▶ [MATERIAL FOR THIS TASK]
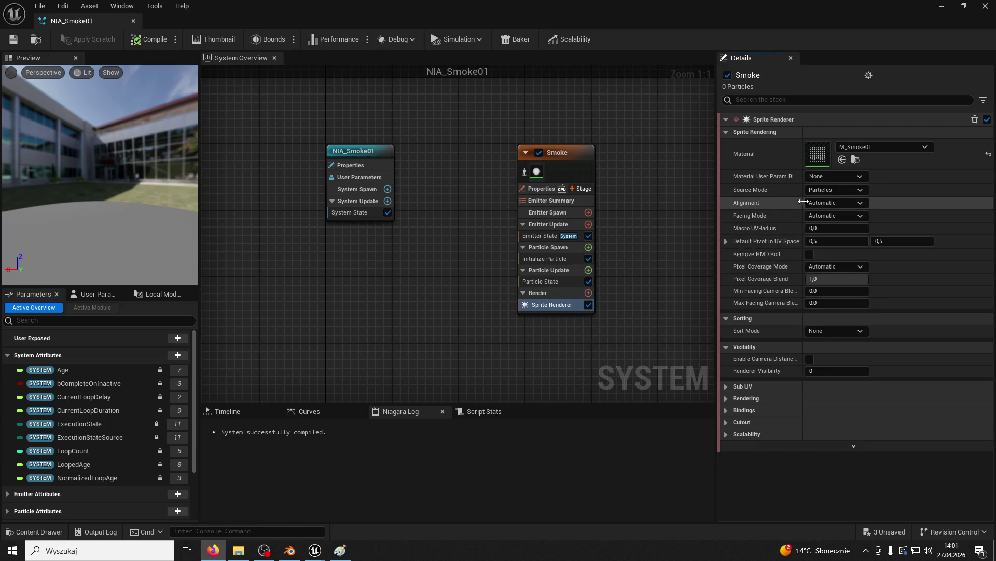
Set the sprite alignment to Unaligned and the facing mode to face the camera.
left_click(826, 203)
left_click(841, 214)
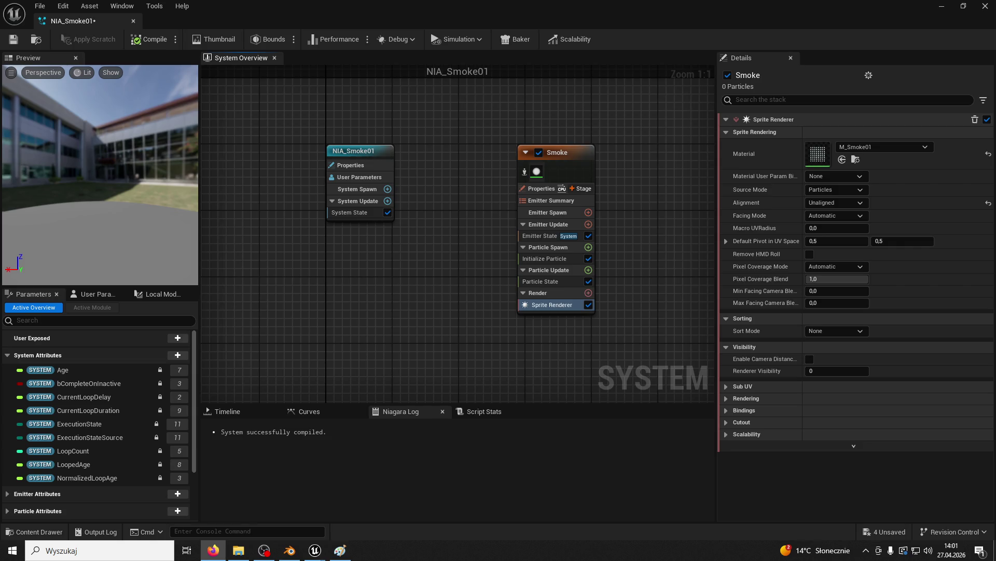
left_click(841, 215)
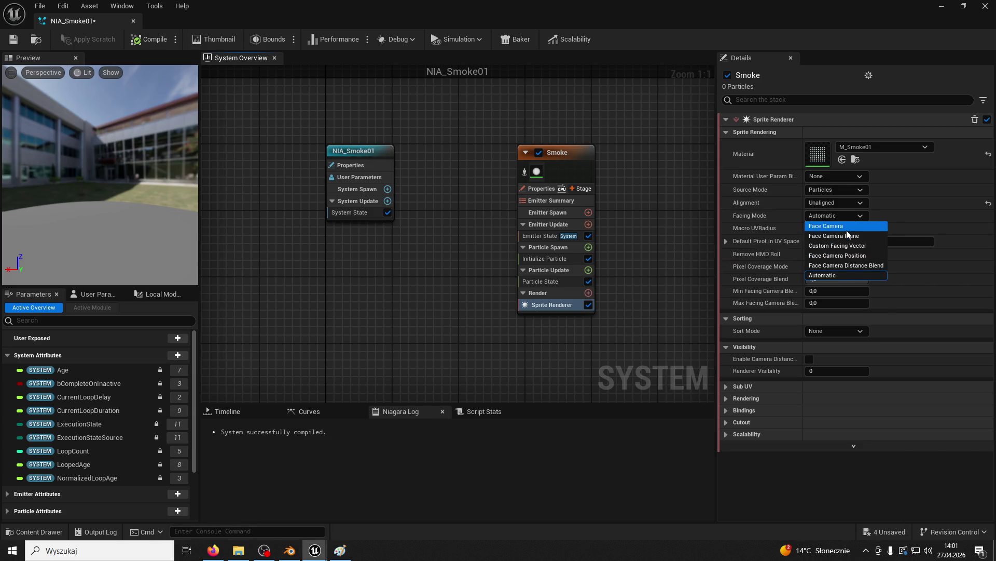
left_click(846, 227)
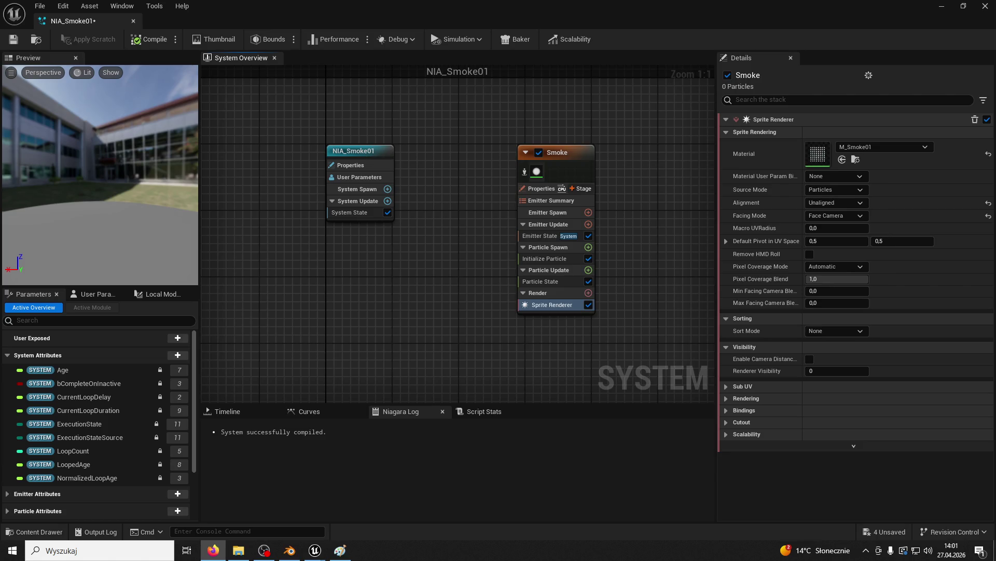
Set the Sub UV Sub Image Size to 8 by 8.
left_click(727, 386)
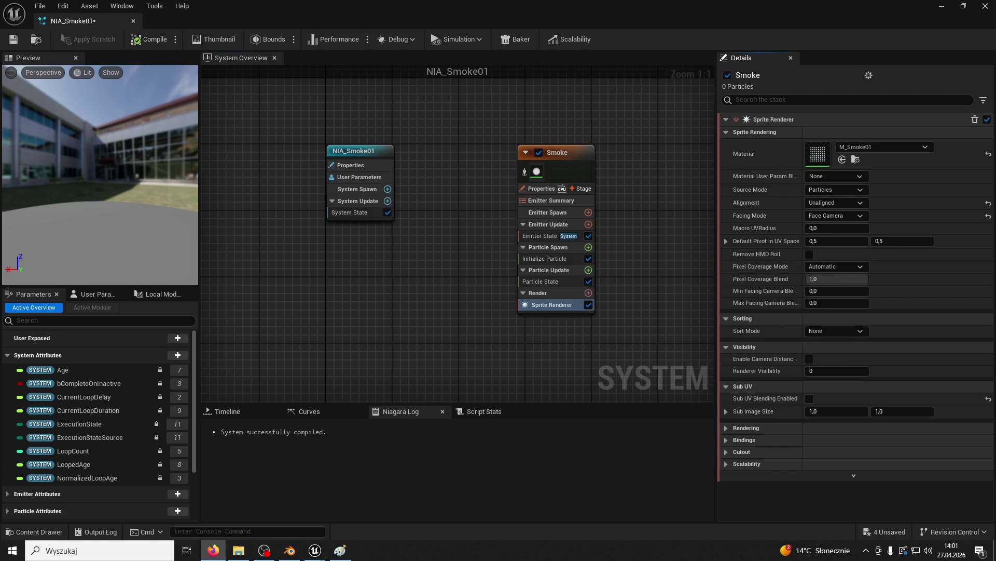
left_click(827, 412)
type("8")
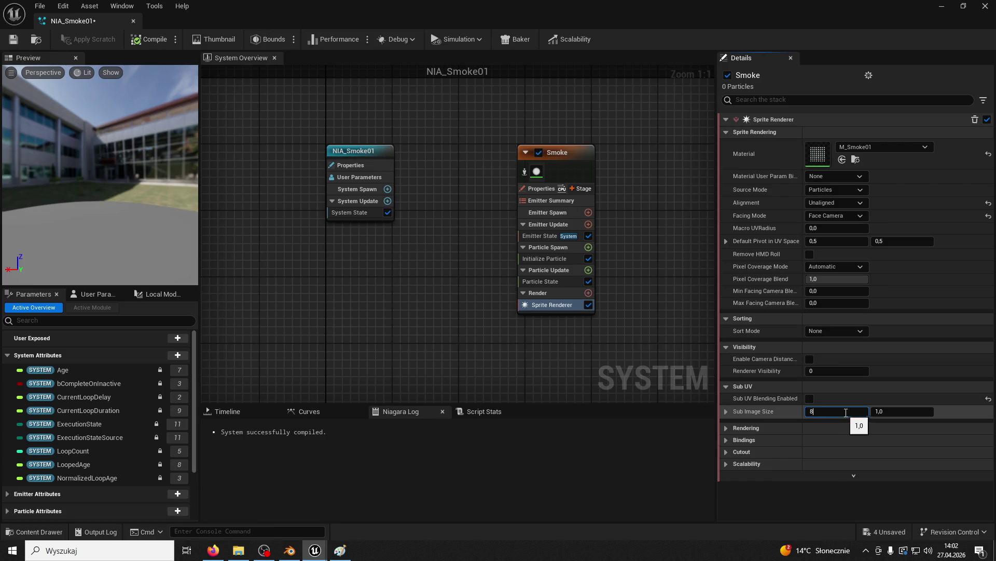
left_click(889, 412)
type("9")
type(",0")
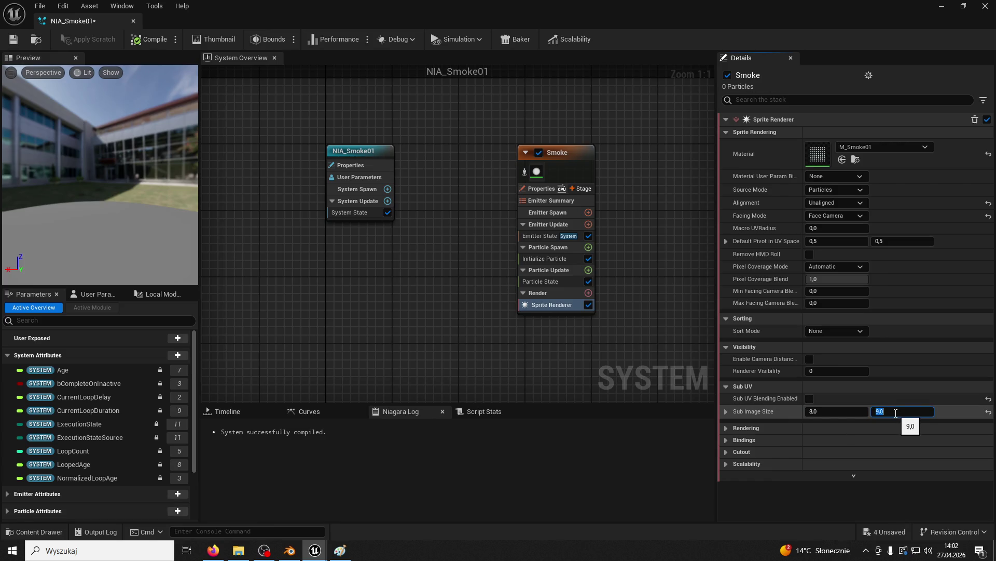
key("BackSpace")
key("BackSpace")
key("Return")
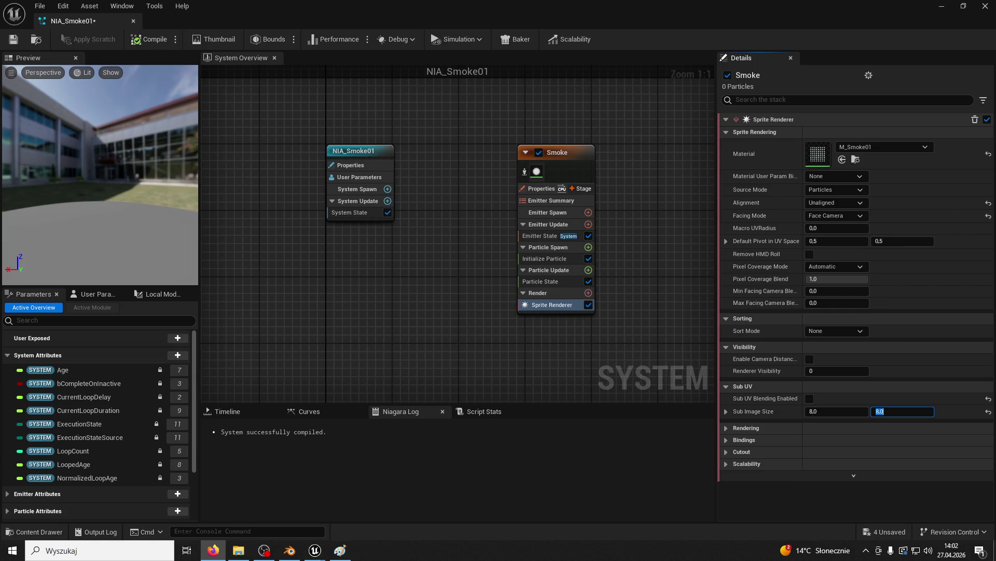
Add a Spawn Rate module to Emitter Update and set SpawnRate to 2.
left_click(537, 236)
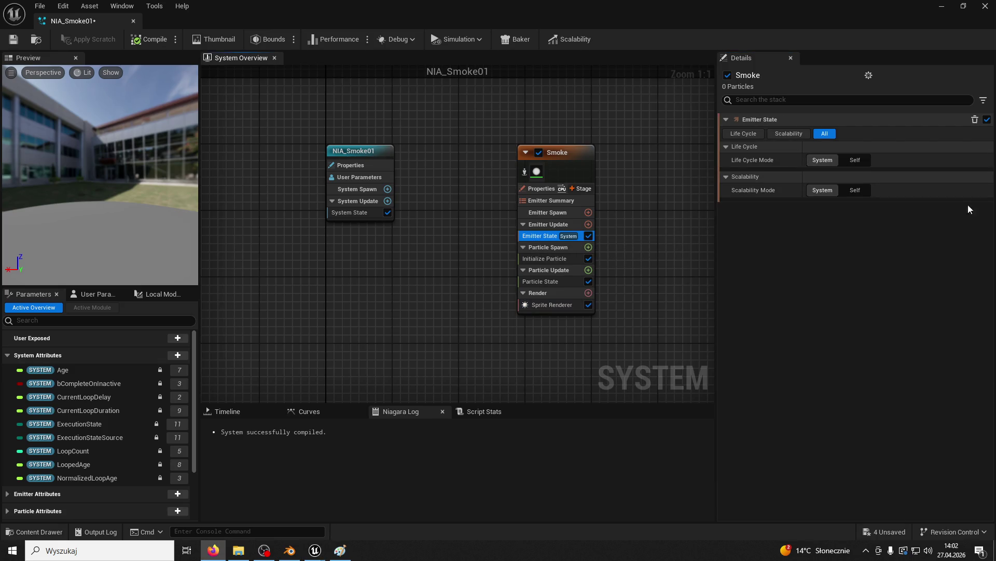
left_click(589, 225)
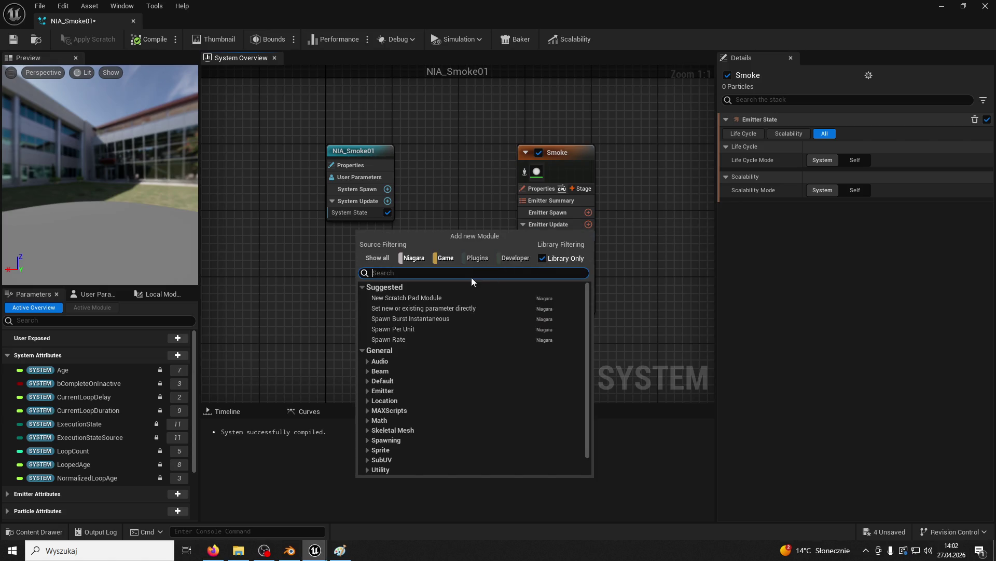
type("spawn rate")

▶ [YOUR ASSIGNMENT] Output all the material above exactly once more, leaving every picture out.

▶ [OUTPUT BELOW]
Set the sprite alignment to Unaligned and the facing mode to face the camera.
left_click(826, 203)
left_click(841, 214)
left_click(841, 215)
left_click(846, 227)
Set the Sub UV Sub Image Size to 8 by 8.
left_click(727, 386)
left_click(827, 412)
type("8")
left_click(889, 412)
type("9")
type(",0")
key("BackSpace")
key("BackSpace")
key("Return")
Add a Spawn Rate module to Emitter Update and set SpawnRate to 2.
left_click(537, 236)
left_click(589, 225)
type("spawn rate")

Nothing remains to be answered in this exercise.